## Exercise objective
Tally the lines in the records below that contain the string "above", counting a match only when its letter case is identical. Give only the resulting number.

[Records shown — start]

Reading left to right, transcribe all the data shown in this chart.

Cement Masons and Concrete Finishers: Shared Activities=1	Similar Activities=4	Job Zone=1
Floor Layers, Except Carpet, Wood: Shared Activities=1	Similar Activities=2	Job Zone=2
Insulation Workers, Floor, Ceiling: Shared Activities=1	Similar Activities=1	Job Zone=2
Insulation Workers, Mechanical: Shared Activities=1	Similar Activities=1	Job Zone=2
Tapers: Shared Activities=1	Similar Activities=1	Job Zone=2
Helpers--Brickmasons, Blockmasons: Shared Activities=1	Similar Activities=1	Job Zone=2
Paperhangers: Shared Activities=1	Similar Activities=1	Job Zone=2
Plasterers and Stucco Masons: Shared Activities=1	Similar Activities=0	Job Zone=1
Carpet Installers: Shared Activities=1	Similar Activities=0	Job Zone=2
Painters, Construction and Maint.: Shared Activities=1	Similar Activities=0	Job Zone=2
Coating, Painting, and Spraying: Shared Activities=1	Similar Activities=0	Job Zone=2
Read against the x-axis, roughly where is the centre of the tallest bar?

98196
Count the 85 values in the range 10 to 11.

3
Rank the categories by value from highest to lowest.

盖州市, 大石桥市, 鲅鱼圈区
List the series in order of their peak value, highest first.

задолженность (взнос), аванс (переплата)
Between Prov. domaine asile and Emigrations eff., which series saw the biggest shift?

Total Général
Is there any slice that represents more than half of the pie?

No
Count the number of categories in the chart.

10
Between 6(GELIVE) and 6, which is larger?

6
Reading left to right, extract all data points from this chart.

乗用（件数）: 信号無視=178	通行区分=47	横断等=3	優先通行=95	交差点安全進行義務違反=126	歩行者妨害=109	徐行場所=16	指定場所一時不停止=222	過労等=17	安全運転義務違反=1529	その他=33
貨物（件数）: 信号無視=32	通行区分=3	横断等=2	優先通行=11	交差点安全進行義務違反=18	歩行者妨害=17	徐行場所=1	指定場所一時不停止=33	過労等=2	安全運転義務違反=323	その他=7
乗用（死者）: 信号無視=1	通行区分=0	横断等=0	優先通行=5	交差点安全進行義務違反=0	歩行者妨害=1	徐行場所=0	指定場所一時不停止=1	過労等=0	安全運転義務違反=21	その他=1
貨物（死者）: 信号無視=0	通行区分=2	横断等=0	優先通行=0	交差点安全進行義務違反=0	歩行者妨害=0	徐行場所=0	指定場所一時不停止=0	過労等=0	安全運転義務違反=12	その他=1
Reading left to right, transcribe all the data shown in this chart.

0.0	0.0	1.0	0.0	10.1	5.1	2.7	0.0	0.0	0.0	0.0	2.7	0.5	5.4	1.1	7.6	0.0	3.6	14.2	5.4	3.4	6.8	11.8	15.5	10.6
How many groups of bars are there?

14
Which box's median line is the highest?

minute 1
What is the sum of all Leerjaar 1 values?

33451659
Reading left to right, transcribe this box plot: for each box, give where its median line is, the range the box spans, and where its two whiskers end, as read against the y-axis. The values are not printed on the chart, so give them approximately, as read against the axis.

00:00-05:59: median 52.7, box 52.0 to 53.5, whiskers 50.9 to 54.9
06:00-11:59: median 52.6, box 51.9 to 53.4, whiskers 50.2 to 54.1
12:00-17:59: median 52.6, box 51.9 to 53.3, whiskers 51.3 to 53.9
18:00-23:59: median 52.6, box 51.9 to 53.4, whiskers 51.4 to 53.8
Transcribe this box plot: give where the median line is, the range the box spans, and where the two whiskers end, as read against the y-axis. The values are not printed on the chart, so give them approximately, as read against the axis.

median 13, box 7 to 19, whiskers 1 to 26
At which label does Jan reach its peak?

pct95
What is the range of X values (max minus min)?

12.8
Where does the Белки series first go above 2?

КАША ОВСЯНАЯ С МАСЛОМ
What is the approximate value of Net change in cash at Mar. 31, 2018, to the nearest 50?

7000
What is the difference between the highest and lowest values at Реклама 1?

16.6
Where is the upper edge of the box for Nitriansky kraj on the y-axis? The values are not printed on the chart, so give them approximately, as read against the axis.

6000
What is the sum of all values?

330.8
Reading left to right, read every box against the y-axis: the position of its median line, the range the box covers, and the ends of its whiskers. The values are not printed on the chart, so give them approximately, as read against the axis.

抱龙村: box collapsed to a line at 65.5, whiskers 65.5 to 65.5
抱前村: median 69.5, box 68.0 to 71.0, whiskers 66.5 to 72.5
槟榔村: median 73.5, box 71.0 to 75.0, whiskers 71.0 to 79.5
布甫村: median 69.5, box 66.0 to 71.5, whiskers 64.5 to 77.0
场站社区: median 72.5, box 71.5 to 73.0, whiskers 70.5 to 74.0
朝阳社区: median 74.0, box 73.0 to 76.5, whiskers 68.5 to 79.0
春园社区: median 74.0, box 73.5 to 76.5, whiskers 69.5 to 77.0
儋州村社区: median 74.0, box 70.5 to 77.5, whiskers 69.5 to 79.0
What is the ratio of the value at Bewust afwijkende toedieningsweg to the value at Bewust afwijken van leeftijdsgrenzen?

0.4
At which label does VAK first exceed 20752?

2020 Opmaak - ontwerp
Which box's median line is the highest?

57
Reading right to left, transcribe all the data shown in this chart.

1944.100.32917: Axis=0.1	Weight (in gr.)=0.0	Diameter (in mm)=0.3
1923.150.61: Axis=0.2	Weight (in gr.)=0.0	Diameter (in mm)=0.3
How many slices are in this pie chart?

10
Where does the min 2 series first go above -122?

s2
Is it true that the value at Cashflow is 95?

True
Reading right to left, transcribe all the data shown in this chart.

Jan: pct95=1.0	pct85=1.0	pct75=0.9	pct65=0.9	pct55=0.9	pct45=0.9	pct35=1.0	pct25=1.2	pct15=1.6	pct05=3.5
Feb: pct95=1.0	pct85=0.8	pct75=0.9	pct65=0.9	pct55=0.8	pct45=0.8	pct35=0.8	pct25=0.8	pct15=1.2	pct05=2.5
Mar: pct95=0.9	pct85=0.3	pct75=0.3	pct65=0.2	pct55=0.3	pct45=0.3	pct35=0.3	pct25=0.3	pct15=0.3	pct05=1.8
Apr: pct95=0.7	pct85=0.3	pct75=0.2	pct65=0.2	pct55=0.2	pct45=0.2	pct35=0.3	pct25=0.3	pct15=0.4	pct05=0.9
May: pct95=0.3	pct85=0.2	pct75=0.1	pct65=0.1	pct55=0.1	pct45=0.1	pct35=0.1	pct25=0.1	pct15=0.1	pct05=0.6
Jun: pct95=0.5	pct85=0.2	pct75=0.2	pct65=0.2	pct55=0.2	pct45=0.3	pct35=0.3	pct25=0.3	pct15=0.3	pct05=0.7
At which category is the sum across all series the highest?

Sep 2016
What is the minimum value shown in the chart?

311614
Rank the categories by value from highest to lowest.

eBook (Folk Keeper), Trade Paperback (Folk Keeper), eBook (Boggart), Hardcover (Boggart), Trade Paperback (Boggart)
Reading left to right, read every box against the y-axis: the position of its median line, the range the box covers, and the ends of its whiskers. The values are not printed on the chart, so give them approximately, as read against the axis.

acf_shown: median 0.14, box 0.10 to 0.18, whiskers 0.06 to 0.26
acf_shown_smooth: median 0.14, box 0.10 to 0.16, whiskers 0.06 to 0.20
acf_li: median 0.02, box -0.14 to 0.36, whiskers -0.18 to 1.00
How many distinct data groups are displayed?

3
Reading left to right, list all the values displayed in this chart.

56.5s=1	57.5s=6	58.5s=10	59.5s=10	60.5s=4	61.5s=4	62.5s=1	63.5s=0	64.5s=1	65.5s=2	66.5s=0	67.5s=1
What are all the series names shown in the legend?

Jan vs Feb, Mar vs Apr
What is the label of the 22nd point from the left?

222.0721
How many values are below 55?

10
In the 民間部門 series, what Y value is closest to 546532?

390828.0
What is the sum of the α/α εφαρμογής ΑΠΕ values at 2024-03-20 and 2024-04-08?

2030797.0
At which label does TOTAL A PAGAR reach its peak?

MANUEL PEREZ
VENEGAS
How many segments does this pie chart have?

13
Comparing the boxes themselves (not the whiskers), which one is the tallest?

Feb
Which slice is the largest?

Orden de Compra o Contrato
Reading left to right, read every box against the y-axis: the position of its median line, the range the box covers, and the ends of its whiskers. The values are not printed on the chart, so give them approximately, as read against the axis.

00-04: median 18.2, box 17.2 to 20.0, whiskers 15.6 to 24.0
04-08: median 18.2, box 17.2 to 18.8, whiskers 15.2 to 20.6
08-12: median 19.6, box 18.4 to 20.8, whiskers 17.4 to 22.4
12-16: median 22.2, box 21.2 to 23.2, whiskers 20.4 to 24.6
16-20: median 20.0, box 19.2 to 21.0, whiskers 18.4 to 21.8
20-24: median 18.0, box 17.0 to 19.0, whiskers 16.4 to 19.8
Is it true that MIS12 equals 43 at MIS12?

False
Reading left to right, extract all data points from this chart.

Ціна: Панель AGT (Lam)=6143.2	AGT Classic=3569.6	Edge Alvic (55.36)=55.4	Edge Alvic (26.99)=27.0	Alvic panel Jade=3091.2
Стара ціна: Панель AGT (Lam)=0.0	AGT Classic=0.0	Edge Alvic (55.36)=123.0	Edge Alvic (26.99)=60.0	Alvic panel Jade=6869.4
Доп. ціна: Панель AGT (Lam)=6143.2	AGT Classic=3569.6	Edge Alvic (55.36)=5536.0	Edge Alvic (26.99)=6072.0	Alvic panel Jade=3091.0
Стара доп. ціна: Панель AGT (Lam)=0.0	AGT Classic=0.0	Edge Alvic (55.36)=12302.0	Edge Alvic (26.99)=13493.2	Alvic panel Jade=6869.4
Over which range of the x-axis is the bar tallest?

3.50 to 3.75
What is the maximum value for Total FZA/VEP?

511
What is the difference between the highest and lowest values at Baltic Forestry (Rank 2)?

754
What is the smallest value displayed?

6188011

[Records shown — finish]

## Result of this task
2